Work instructions →
(1) According to the Surgical Collaborative of Wisconsin abstract, how often do the performance reports provide comparative benchmarks?
(2) Continue the Surgical Collaborative of Wisconsin abstract from its last sentence.

Extracted text →
==================================================

Online Program

Return to main conference page

All Times ET

Thursday, February 18
Thu, Feb 18, 3:00 PM - 4:00 PM
Virtual
ePoster Session 2

Reproducible Performance Report Generation to Provide an Approach for Communicating Quality Metrics Longitudinally to Wisconsin Health Care Providers (304194)

Tudor Borza, University of Wisconsin - Department of Urology 
Caprice Greenberg, University of Wisconsin - Department of Surgery 
Bret Hanlon, University of Wisconsin - Department of Surgery 
Jonathan Kohler, University of Wisconsin - Department of Surgery 
Elise Lawson, University of Wisconsin - Department of Surgery 
*Nicholas Marka, University of Wisconsin - Department of Surgery 
Sudah Pavuluri Quamme, University of Wisconsin - Department of Surgery 
Jessica Schumacher, University of Wisconsin - Department of Surgery 
Manasa Venkatesh, University of Wisconsin - Department of Surgery 
Dou-Yan Yang, University of Wisconsin - Department of Surgery 

Keywords: Reproducible research, R programming, Knitr, Health services research, Performance evaluation

The Surgical Collaborative of Wisconsin (SCW) is a statewide practice change community of surgeons and quality leaders engaged in initiatives to improve surgical quality. SCW’s initiatives rely on accurate, individualized, timely, and risk-adjusted surgeon- and hospital-level performance reports to guide efforts. These reports provide comparative benchmarks every 6 months with updated data from centralized data warehouses.

==================================================

Provided information →
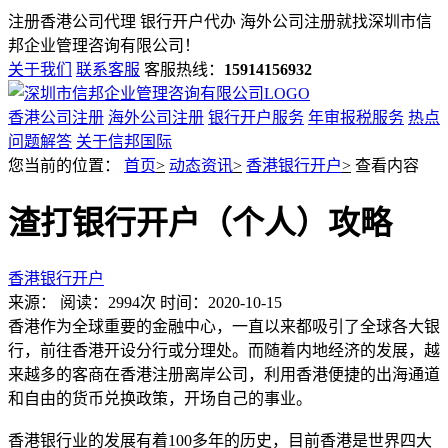
注册香港公司代理 银行开户代办 海外公司注册就找
深圳市信
邦企业管理咨询有限公司！
关于我们
联系客服
客服热线：
15914156932
香港公司注册
海外公司注册
银行开户服务
年审报税服务
热点
问题解答
关于信邦国际
您当前的位置：
首页
>
动态资讯
>
香港银行开户
>
查看内容
渣打银行开户（个人）攻略
香港银行开户
来源：
阅读：2994次
时间：2020-10-15
香港作为全球重要的金融中心，一直以来都吸引了全球各大银
行，前往香港开设分行或分理处。而随着内地经济的发展，越
来越多的客商在香港注册离岸公司，利用香港便捷的出海通道
和自由的货币兑换政策，开场自己的事业。
香港银行业的发展有着100多年的历史，目前香港是世界四大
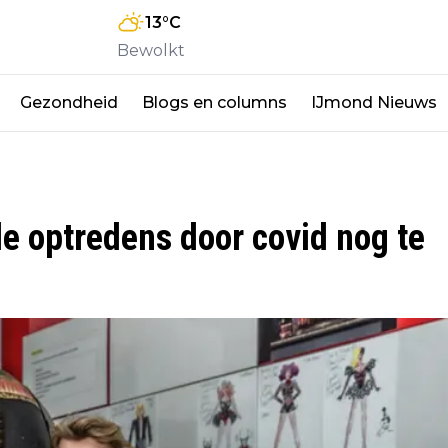
13
°C
Bewolkt
Gezondheid
Blogs en columns
IJmond Nieuws
de optredens door covid nog te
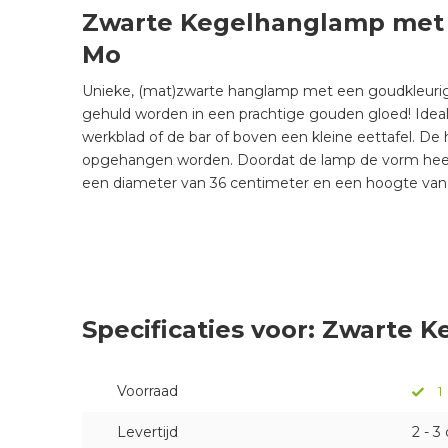
Zwarte Kegelhanglamp met 
Mo
Unieke, (mat)zwarte hanglamp met een goudkleurig
gehuld worden in een prachtige gouden gloed! Ideal
werkblad of de bar of boven een kleine eettafel. D
opgehangen worden. Doordat de lamp de vorm heeft va
een diameter van 36 centimeter en een hoogte van
Specificaties voor: Zwarte
Voorraad
1
Levertijd
2 - 3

==================================================

Responses in order →
(1) Every 6 months.

(2)
This work highlights an automated process for estimating and building reports employing R with knitr. With our software pipeline, we can synthesize disparate data sources (e.g. claims, hospital discharge data). Automating processes in R allows for improved efficiency, reduced error, volume checking, and flexibility to add features as interventions are implemented and information needs change. In Nov 2019, our team generated reports for 3 initiatives and 1178 providers across 276 facilities.

New initiatives (e.g. low volume reports) that require varied statistical estimation approaches and increasing SCW membership will increase the type and volume of reports needed. A key challenge is reducing computational bottlenecks to improve scalability.